E&O - Insurer Granted Rescission of Accountants Professional Liability Policy
I have always maintained, and continue to do so, that rescission is a drastic remedy and not one that is sought often and undertaken lightly by insurers. A recent decision in which an insurer successfully rescinded only illustrates why few situations are egregious enough to warrant rescission and the pitfall for the insured when it has its policy rescinded. Chicago Ins. Co. v. James A. Capwill, 2011 U.S. Dist. LEXIS 147086 (N.D. Ohio, No. 1:01-cv-2588, December 21, 2011).
Capwill involved applications for accountants professional liability insurance submitted in 1997, 1998 and 1999. In each successive application, the principal in the accounting firm made and reaffirmed certain representations as to the nature of his business.

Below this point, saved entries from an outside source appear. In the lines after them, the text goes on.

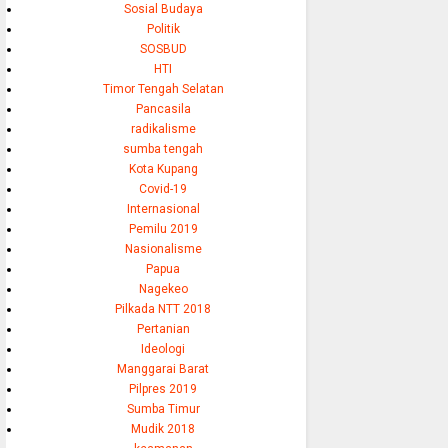
Sosial Budaya
Politik
SOSBUD
HTI
Timor Tengah Selatan
Pancasila
radikalisme
sumba tengah
Kota Kupang
Covid-19
Internasional
Pemilu 2019
Nasionalisme
Papua
Nagekeo
Pilkada NTT 2018
Pertanian
Ideologi
Manggarai Barat
Pilpres 2019
Sumba Timur
Mudik 2018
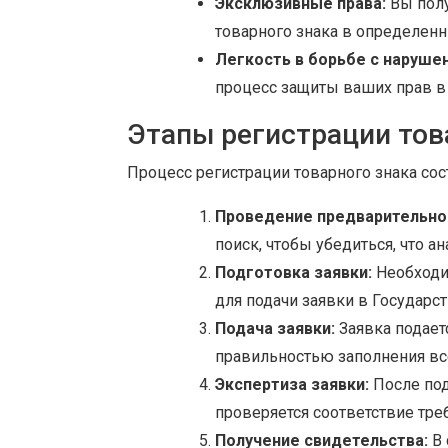
Эксклюзивные права:
Вы полу
товарного знака в определенны
Легкость в борьбе с наруше
процесс защиты ваших прав в
Этапы регистрации това
Процесс регистрации товарного знака сос
Проведение предварительног
поиск, чтобы убедиться, что а
Подготовка заявки:
Необходи
для подачи заявки в Государс
Подача заявки:
Заявка подает
правильностью заполнения вс
Экспертиза заявки:
После под
проверяется соответствие тре
Получение свидетельства:
В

The Court found that the insured had indisputably made intentional misrepresentations on the applications for insurance*, including statements with regard to his investment activities and fee income (fees for servicing fraudulent viatical insurance policies for individuals afflicted with AIDS) and prior license revocation. The insurer successfully rebutted arguments that it was barred by laches because it waited too long to assert its rescission defense. The Court found that the insurer diligently proceeded to develop evidence of material misrepresentation and that the insured was not prejudiced when the insurer timely asserted rescission after developing the supporting evidence.

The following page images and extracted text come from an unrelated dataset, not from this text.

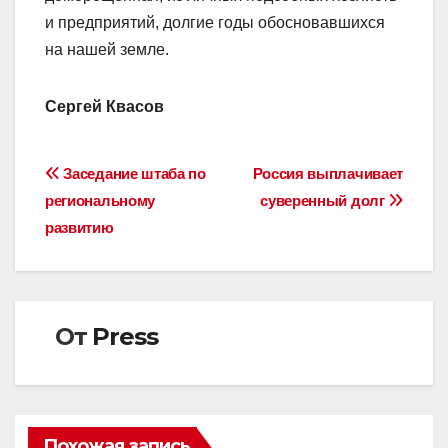
и предприятий, долгие годы обосновавшихся
на нашей земле.
Сергей Квасов
Навигация
Заседание штаба по
Россия выплачивает
региональному
суверенный долг
по
развитию
записям
От
Press
Похожая запись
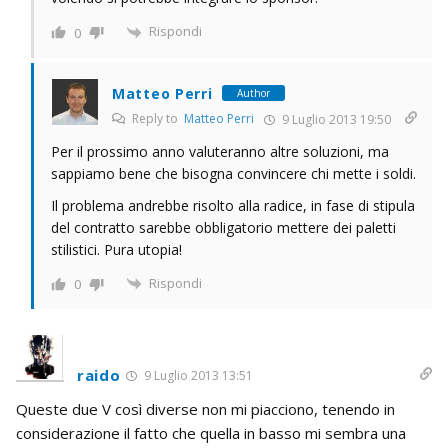
Rispondi
0
Matteo Perri
Author
Reply to
Matteo Perri
9 Luglio 2013 19:50
Per il prossimo anno valuteranno altre soluzioni, ma
sappiamo bene che bisogna convincere chi mette i soldi.
Il problema andrebbe risolto alla radice, in fase di stipula
del contratto sarebbe obbligatorio mettere dei paletti
stilistici. Pura utopia!
Rispondi
0
raido
9 Luglio 2013 13:51
Queste due V così diverse non mi piacciono, tenendo in
considerazione il fatto che quella in basso mi sembra una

The Court also held that the determination of materiality is made from the perspective of the insurer, not the insured applicant, and its conclusion is strikingly blunt.
[The insured] lied when he applied for insurance with the [insurer]. He persisted in his falsehoods when he applied for renewal. His motive and intent when he did so are manifest. The questions he fraudulently answered were material to the [insurer’s]decision to issue and then renew the policies, and the pricing thereof. There can be no question that, had [the insurer] been told the truth, it would not have accepted the applications. Its entitlement to rescission is clear.
Neither laches nor doctrines of estoppels, acquiescence or waiver bar the right to rescind.
The cautionary tale here is that, despite the high hurdle of having to prove both a material and intentional misrepresentation, an insurer can still prevail on a rescission claim under the egregious circumstances presented in this case.
*Under applicable Ohio law, it is necessary to establish that the misrepresentations must be material and made with intent to mislead the insurer. In many other jurisdictions, there is no intent requirement in addition to the requirement of materiality.